Assim, constitui um valor absoluto, insubstituível e indispensável para o ser humano, que está ligado à moralidade, de maneira que o cidadão precisa, para possuí-lo, estar incluso ativamente dentro da sociedade – usufruir da sua cidadania, promover e buscar padrões básicos para suprir as suas necessidades, ter os seus direitos preservados. O homem, como particular, passa a ser razão fundamental para que o Estado e o Direito sejam estruturados e organizados.

Partindo-se desse pressuposto, a noção de dignidade está ligada a ideia de que o homem não pode submeter-se a objeto do Estado ou de terceiros. Dessa forma, fica claro que, mesmo que esteja em jogo a vida de outrem, é facultativo para qualquer indivíduo recusar-se a se submeter a qualquer tipo de intervenção, a menos que essa esteja fundamentada na lei. Toda e qualquer relação do Estado com os indivíduos e dos indivíduos com eles mesmos devem ser analisadas sobre a exclusão de serem consideradas inconstitucionais/ilegais, não devendo ir de encontro ao principio da dignidade humana. Alexandre de Moraes (2002, p. 129) assinala que:

A dignidade da pessoa humana é um valor espiritual e moral inerente à pessoa, que se manifesta singularmente na autodeterminação consciente e responsável da própria vida e que traz consigo a pretensão ao respeito por parte das demais pessoas, constituindo-se um mínimo invulnerável que todo estatuto jurídico deve assegurar, de modo que, somente excepcionalmente, possam ser feitas limitações ao exercício dos direitos fundamentais, mas sempre sem menosprezar a necessária estima que merecem todas as pessoas enquanto seres humanos. O direito à vida privada, à intimidade, à honra, à imagem, dentre outros, aparecem como consequência imediata da consagração da dignidade da pessoa humana como fundamento da República Federativa do Brasil. (...) A ideia de dignidade encontra no novo texto constitucional total aplicabilidade (...) e apresenta-se uma dupla concepção. Primeiramente, prevê um direito individual protetivo, seja em relação ao próprio Estado, seja em relação aos demais indivíduos. Em segundo lugar, estabelece-se verdadeiro dever fundamental de tratamento igualitário dos próprios semelhantes. Esse dever configura-se pela existência do indivíduo respeitar a dignidade de seu semelhante tal qual a Constituição Federal exige que lhe respeitem a própria. (...) Ressalte-se, por fim, que a Declaração Universal dos Direitos Humanos, adotada e proclamada pela Resolução n. 217A (III) da Assembleia Geral das Nações Unidas, em 10-12-1948 e assinada pelo Brasil na mesma data, reconhece a dignidade como inerente a todos os membros da família humana e como fundamento da liberdade, da justiça e da paz no mundo.

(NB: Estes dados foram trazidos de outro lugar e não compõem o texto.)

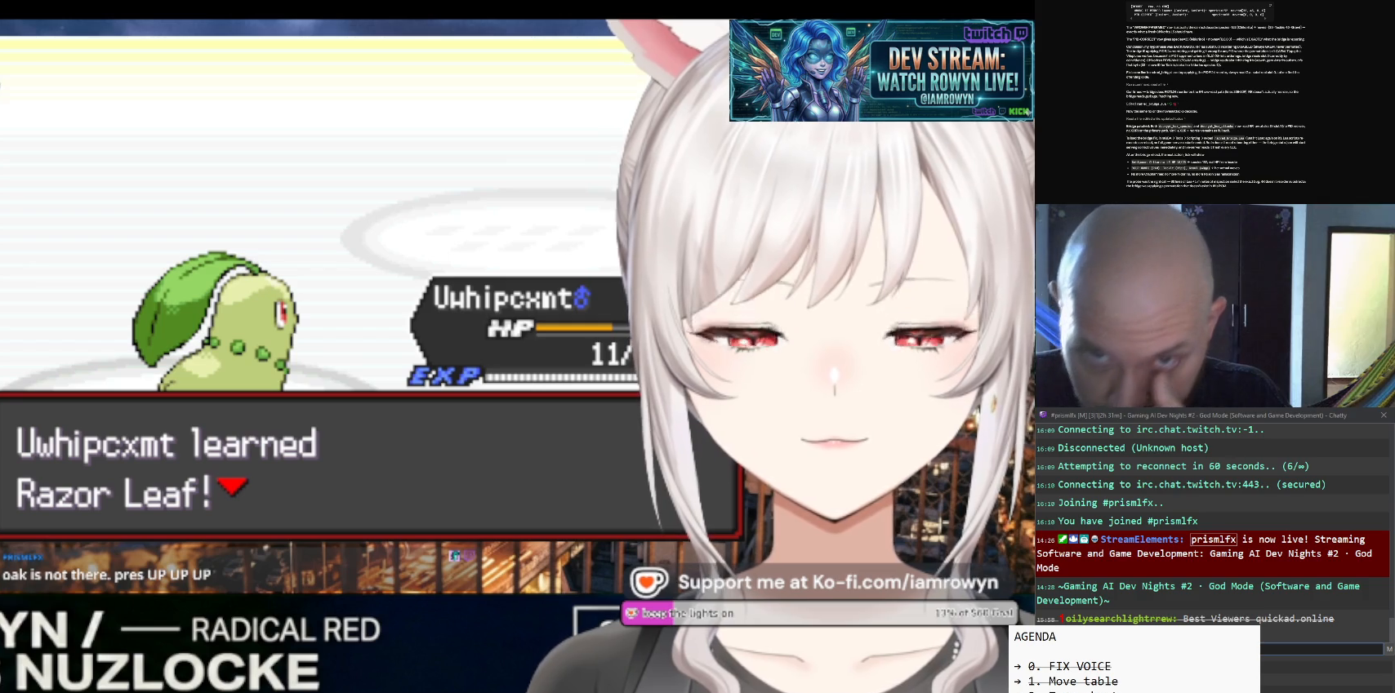
{"buttons": ["A"], "events": []}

1.2  DA SOCIEDADE LIVRE, JUSTA E SOLIDÁRIA:

Ao estabelecer esses objetivos fundamentais para o Brasil, a constituição envolve todos os participantes da vida social na sua finalização, estando, dessa forma, Estado e indivíduo com suas ações voltadas para a realização dos valores de liberdade, justiça e solidariedade. Constituem princípios iluministas que foram abordados e garantidos pela norma máxima a fim de que a particularidade do indivíduo e a sua relação com a sociedade e os seus formadores – Estado e povo – fossem garantidas.

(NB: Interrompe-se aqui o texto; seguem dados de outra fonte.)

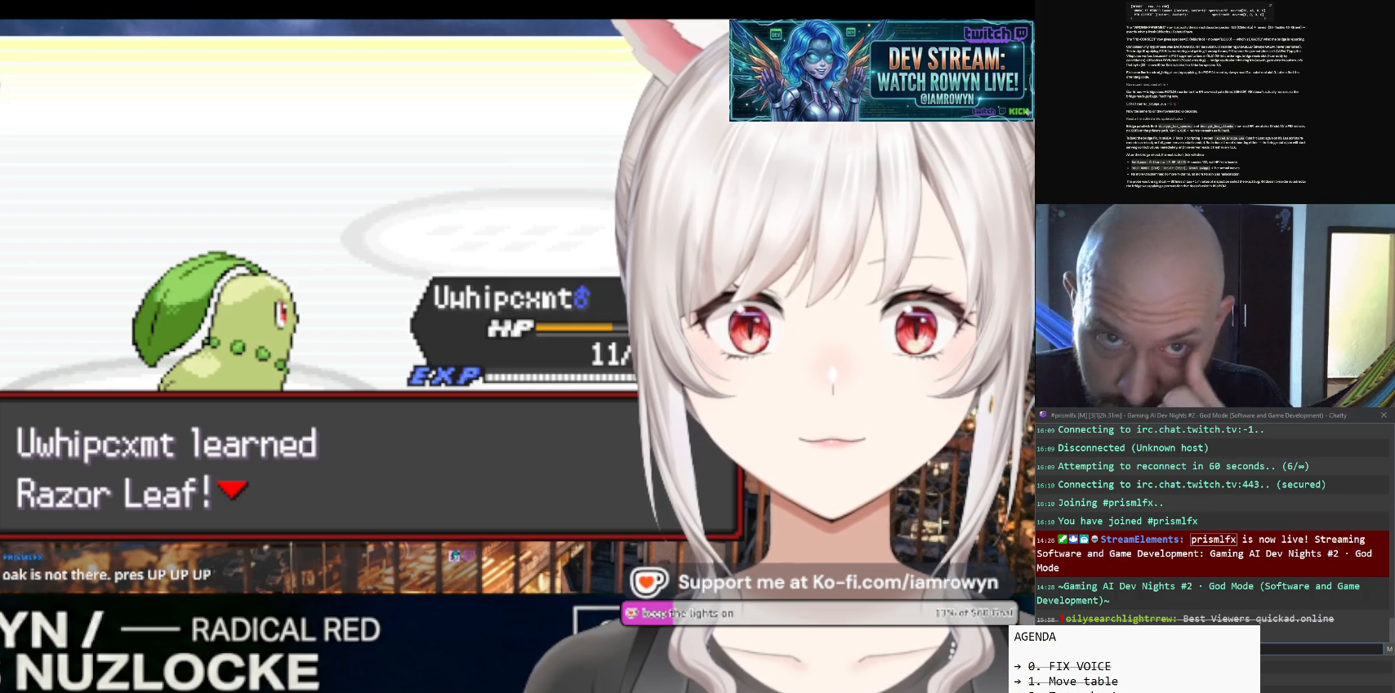
{"buttons": ["A"], "events": []}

O fundamento dos princípios da liberdade e da igualdade é o de dar oportunidade necessária para que cada indivíduo adquira respeito e conquiste o seu espaço perante a sociedade. As suas escolhas, iniciativas, crenças e atitudes, desde que coerentes e aplicáveis ao direito, devem ser garantidas perante terceiros. Intervenções apenas devem existir em virtude da norma e jamais em sua contradição, pois a legalidade da liberdade e da igualdade deve ser mantida.

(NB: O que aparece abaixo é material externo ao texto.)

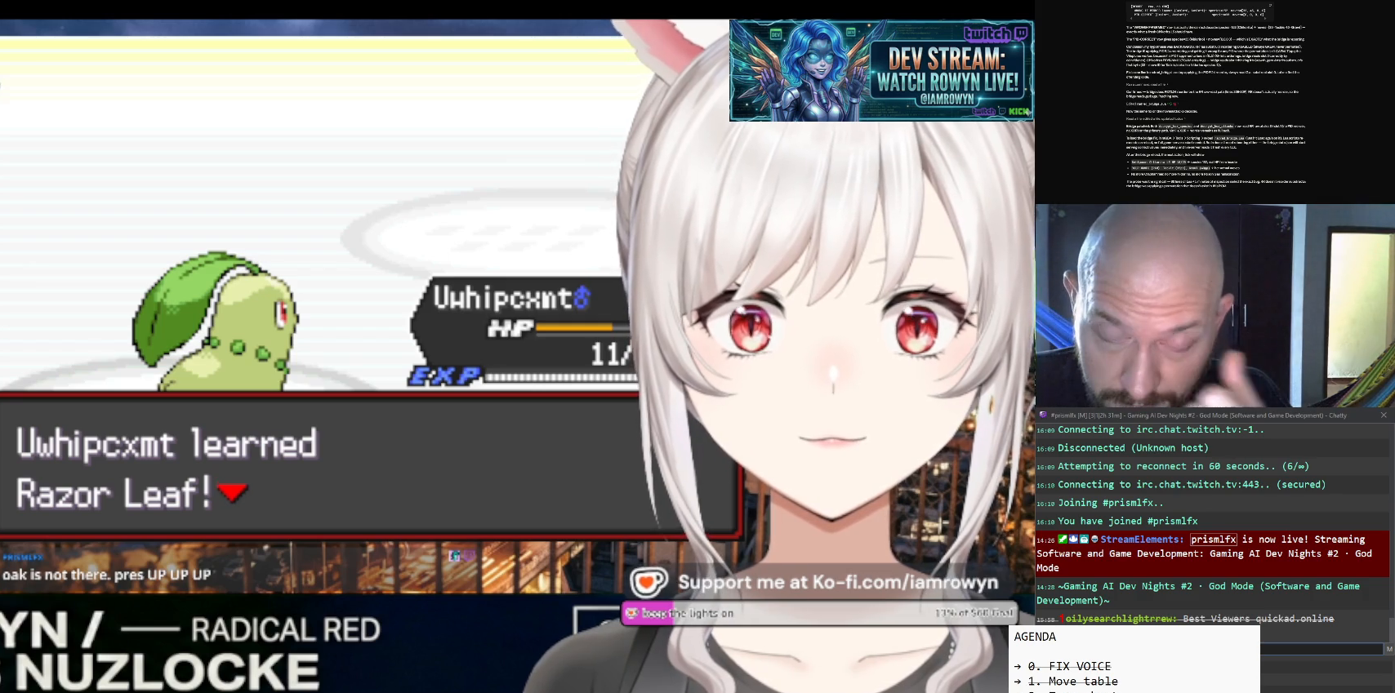
{"buttons": ["A"], "events": []}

O fundamento da solidariedade, no direito, deve se basear na noção de individuo comprometido com os vínculos da sociedade, pois os homens nascem livres e iguais – e assim o são perante as leis – inseridos em uma coletividade, onde as suas obrigações estão introduzidas na busca pelo desenvolvimento e manutenção da vida social. A ideia de solidariedade não mais está ligada ao estereótipo de caridade, auxílio ou filantropia mediante a liberdade de outro; mas, agora, como fraternidade, compreensão e sociabilidade. É a caracterização de direitos e deveres correlativos em uma relação interpessoal que, assim como a dignidade, é inerente ao homem, mas pode ser violada.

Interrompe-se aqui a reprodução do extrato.